Gedung Ludruk di Kampung Seni THR Surabaya
Sumber :
  • VIVA.co.id/Tudji Martudji



Minim Inovasi
Henky mengatakan, minat masyarakat terhadap ludruk merosot, karena para seniman ludruk minim inovasi. Selain itu, tak ada regenerasi. “Pemain yang ada, semakin lama semakin tua. Kalau tidak dibarengi regenerasi, habis sudah Ludruk di Surabaya.”

Kondisi itu diperparah dengan hadirnya teknologi multimedia dan televisi. Stasiun televisi makin menjamur dengan berbagai pertunjukan yang terus berkembang.

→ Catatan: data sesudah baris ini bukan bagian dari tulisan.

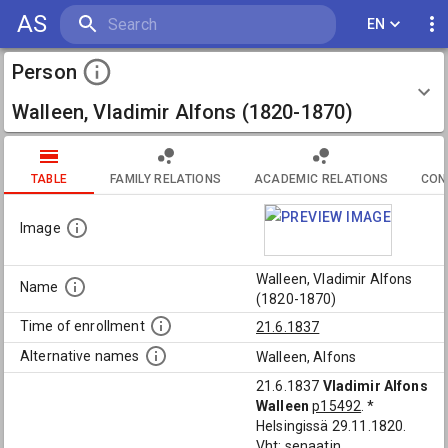
AS
EN
Person
Walleen, Vladimir Alfons (1820-1870)
TABLE
FAMILY RELATIONS
ACADEMIC RELATIONS
CON
Image
Walleen, Vladimir Alfons
Name
(1820-1870)
Time of enrollment
21.6.1837
Alternative names
Walleen, Alfons
21.6.1837
Vladimir Alfons
Walleen
p15492
. *
Helsingissä 29.11.1820.
Vht: senaatin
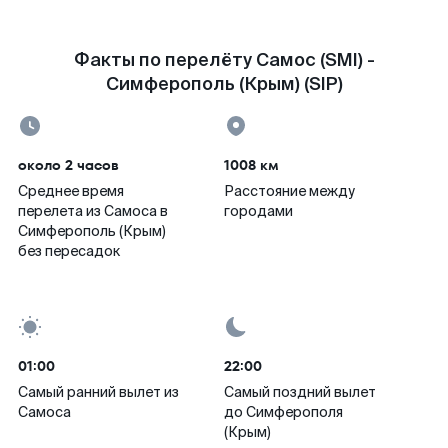
Факты по перелёту Самос (SMI) -
Симферополь (Крым) (SIP)
около 2 часов
1008 км
Среднее время
Расстояние между
перелета из Самоса в
городами
Симферополь (Крым)
без пересадок
01:00
22:00
Самый ранний вылет из
Самый поздний вылет
Самоса
до Симферополя
(Крым)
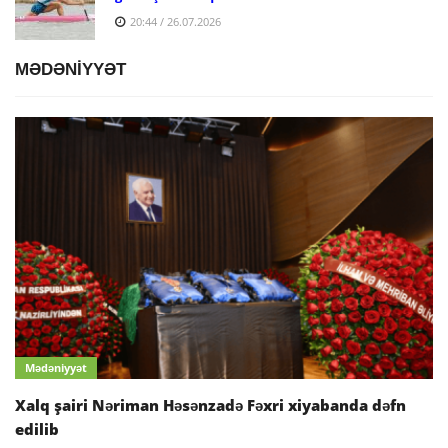
20:44 / 26.07.2026
MƏDƏNİYYƏT
Mədəniyyət
Xalq şairi Nəriman Həsənzadə Fəxri xiyabanda dəfn
edilib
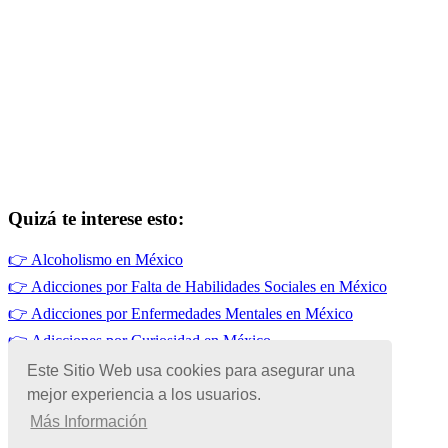
Quizá te interese esto:
👉
Alcoholismo en México
👉
Adicciones por Falta de Habilidades Sociales en México
👉
Adicciones por Enfermedades Mentales en México
👉
Adicciones por Curiosidad en México
👉
Adicciones en México
Este Sitio Web usa cookies para asegurar una
mejor experiencia a los usuarios.
👉
Adicciones por Prescripción Médica en México
Más Información
© Copyright 2026 | Todos los Derechos Reservados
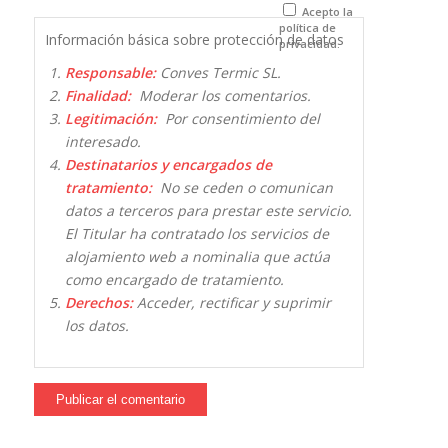
que comente.
Acepto la
política de
Información básica sobre protección de datos
privacidad.
Responsable:
Conves Termic SL.
Finalidad:
Moderar los comentarios.
Legitimación:
Por consentimiento del
interesado.
Destinatarios y encargados de
tratamiento:
No se ceden o comunican
datos a terceros para prestar este servicio.
El Titular ha contratado los servicios de
alojamiento web a nominalia que actúa
como encargado de tratamiento.
Derechos:
Acceder, rectificar y suprimir
los datos.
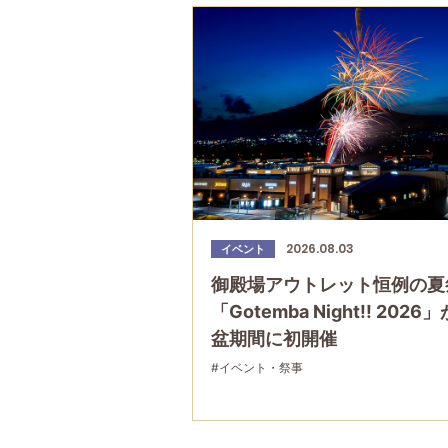
2026.08.03
イベント
御殿場アウトレット恒例の夏
「Gotemba Night!! 2026
盆期間に初開催
#イベント・祭事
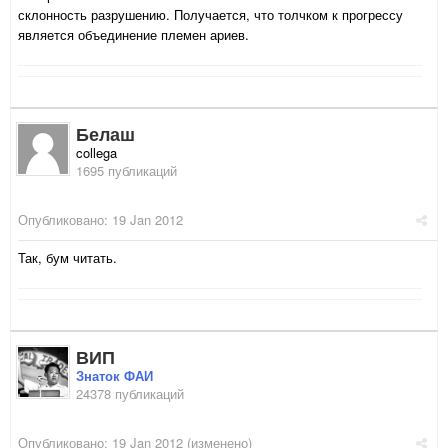
склонность разрушению. Получается, что толчком к прогрессу
является объединение племен ариев.
Белаш
collega
1695 публикаций
Опубликовано:
19 Jan 2012
Так, бум читать.
ВИП
Знаток ФАИ
24378 публикаций
Опубликовано:
19 Jan 2012
(изменено)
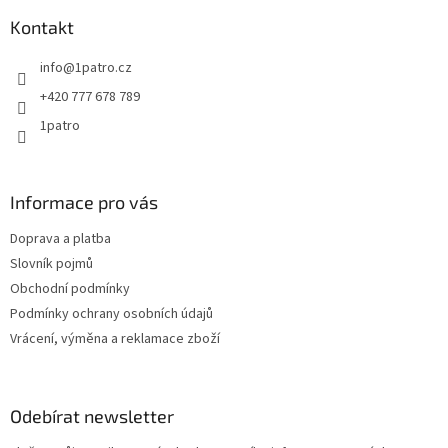
p
a
Kontakt
t
info
@
1patro.cz
í
+420 777 678 789
1patro
Informace pro vás
Doprava a platba
Slovník pojmů
Obchodní podmínky
Podmínky ochrany osobních údajů
Vrácení, výměna a reklamace zboží
Odebírat newsletter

Sementara itu, ludruk jalan di tempat bahkan mandek.

Menurut dia, siapa pun pemain atau sutradaranya, jika tidak ada terobosan lakon yang kontekstual, ludruk akan semakin ditinggalkan. "Masih mempertahankan lakon-lakon lama, tidak diikuti sesuai perkembangan zaman. Penonton semakin jauh, karena tidak menarik."

Keluhan serupa disampaikan Hanif Nashrullah (38). Penggemar ludruk ini mengaku sudah jarang menonton ludruk. Lakon dan pesan pementasan yang disampaikan hanya itu-itu saja, yakni seputar legenda rakyat yang sudah banyak diketahui masyarakat.

Lakon yang dibawakan selalu sama dengan adegan-adegan sebelumnya. Cerita legenda pernah masyarakat lihat, tidak ada kreasi sesuai perkembangan dan kemajuan zaman.

Selain itu, ludruk semakin merosot, karena sudah tidak ada yang mau mengurus kesenian ini. Menurut dia, dulu ludruk dipakai sebagai sarana atau alat propaganda. Jadi, isinya pesanan. Misalnya di zaman Presiden Soekarno dipakai sebagai sarana atau alat perjuangan melawan kolonial.

Di zaman Soeharto dipakai sebagai sarana menyampaikan pesan atau propaganda yang dikehendaki penguasa. “Jadi, di zaman Orde Lama dan Orde Baru, ludruk dipakai sebagai sarana tertentu untuk menyampaikan pesan. Sekarang, karena tidak ada pesanan, peran ludruk ditinggalkan, tidak ada yang mengurusi. Jadinya seperti sekarang ini nasibnya,” ujarnya kepada VIVA.co.id, Jumat, 3 Juli 2015.

Ia menambahkan, ludruk dulu dipakai untuk menunjukkan status sosial seseorang. Mereka menanggap ludruk untuk menunjukkan kekuatan dan kekuasaan. Juga untuk menebar pengaruh dan menunjukkan status sosial.

Warga dikumpulkan dengan cara diberi hiburan ludruk. Namun, sekarang kebiasaan seperti ini sudah tak ada lagi.



Pemerintah Setengah Hati
Deden mengakui, pemerintah sudah banyak membantu terkait keberadaan ludruk di Surabaya. Menurut dia, pemerintah sudah menyediakan gedung pertunjukan.